Un intellectuel polyvalent, défenseur du Québec et de sa langue
Son impressionnante feuille de route touche aussi l’art et l’engagement social. Il publie deux recueils de poésie et réalise plusieurs tableaux et sculptures. Fervent nationaliste et défenseur du français, il met sur pied, en 1979, la Ligue internationale des scientifiques pour l’usage de la langue française et contribue activement à la vie politique québécoise.
Visionnaire, il rassemble dans les années 60 et 70 de grands esprits québécois, dont Jacques-Yvan Morin, Guido Molinari, Cozic (Yvon Cozic et Monic Brassard), Rock Demers et Clermont Pépin, au sein de groupes de recherche multidisciplinaires sur le bruit et la couleur.
Il a reçu de nombreuses distinctions. En 1946, à seulement 34 ans, il reçoit le premier prix du Concours scientifique et littéraire du Québec, volet scientifique, qu’on surnommait alors le prix David. Il se voit maintenant décerner le prix Marie-Victorin, qu’il considère notamment comme « un encouragement à continuer ».
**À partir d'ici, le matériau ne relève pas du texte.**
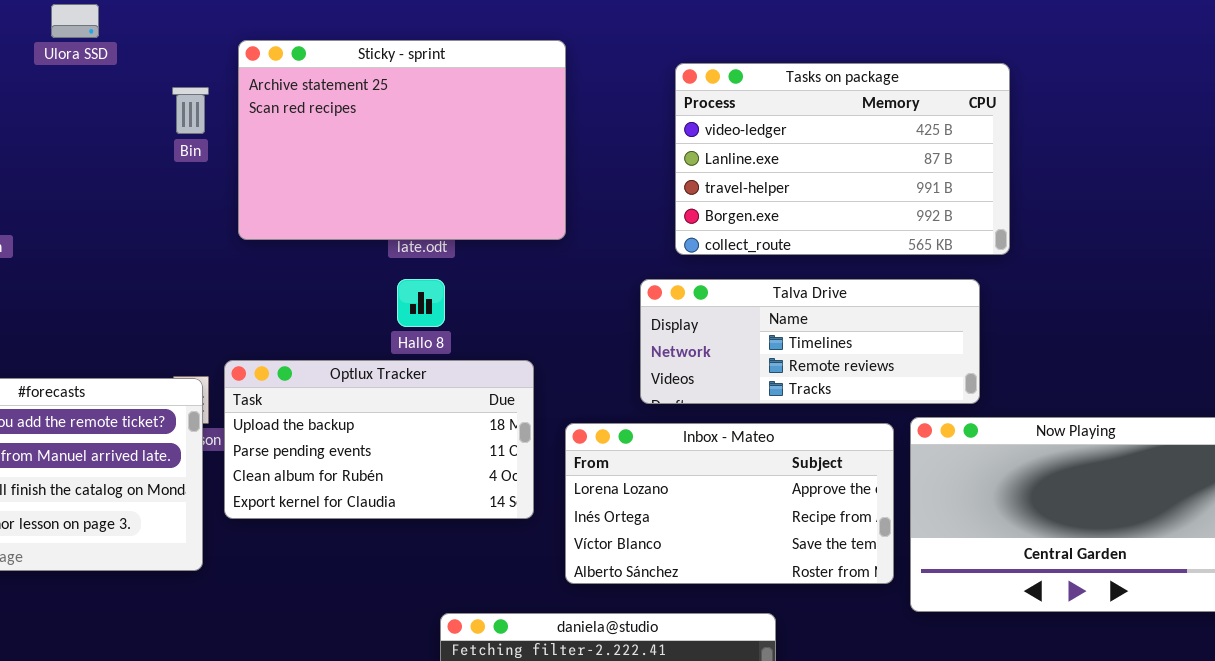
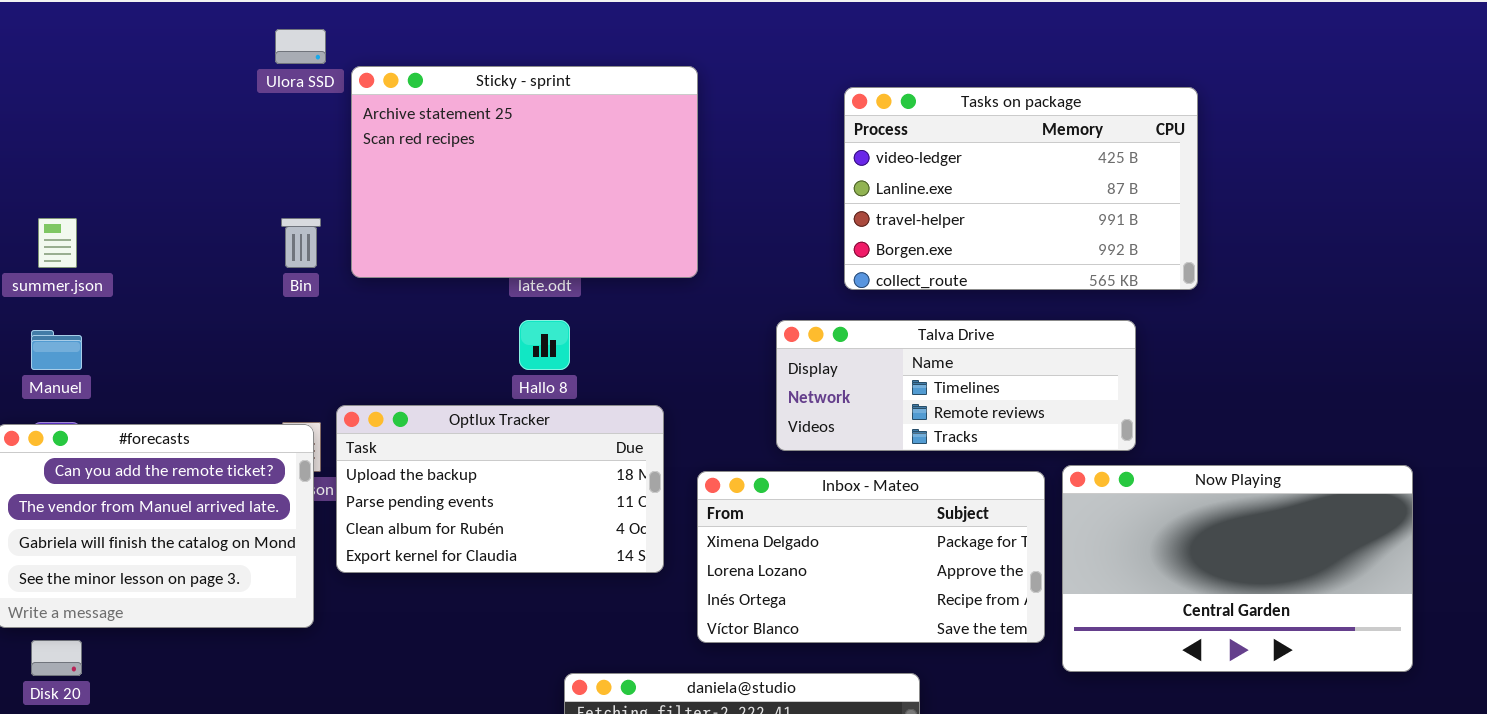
Ulora SSD: [51,4,99,38] -> [275,29,326,64], moved
Tasks on package: [675,63,1010,255] -> [844,87,1198,290], moved
Bin: [172,87,209,134] -> [281,218,321,268], moved
Inbox - Mateo: [565,423,894,584] -> [697,471,1045,643], scrolled up 1 row

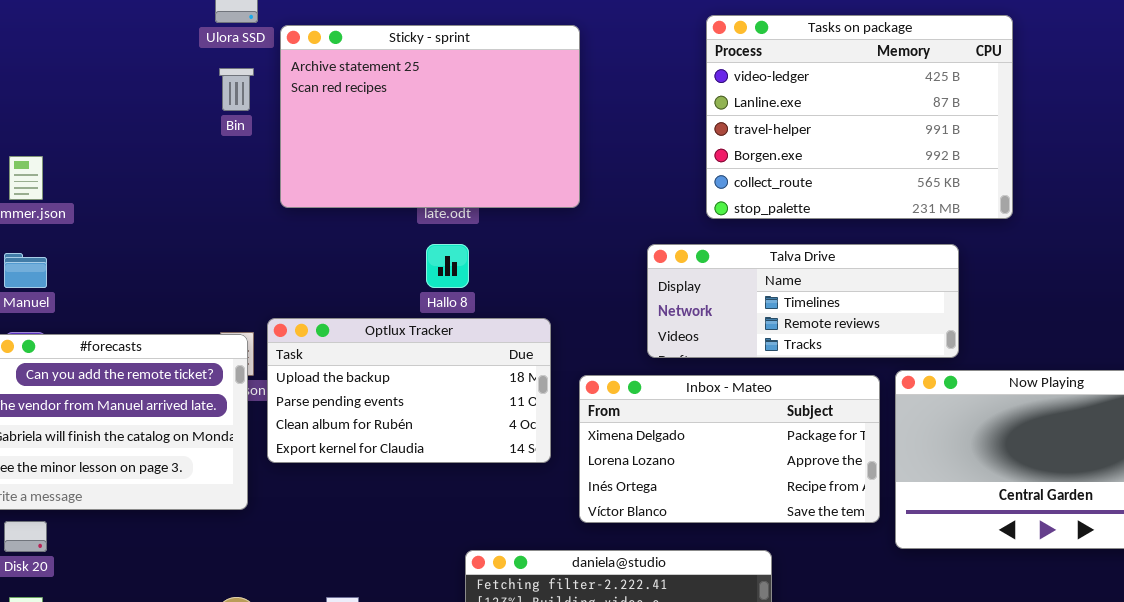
Tasks on package: [844,87,1198,290] -> [706,15,1013,219], resized
Bin: [281,218,321,268] -> [219,68,254,111], moved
Érudit, passionné et engagé, Pierre Demers semble avoir vécu trois vies en une tant son œuvre est abondante. On peut le décrire comme un battant audacieux qui, comme un de ses pairs le dit si bien, n’a pas été blessé mortellement par les combats que la science et l’innovation lui ont présentés. Au contraire : ce créateur à l’esprit anticonformiste se plaît sur les chemins épineux de l’innovation, qu’il parcourt encore d’un pas déterminé.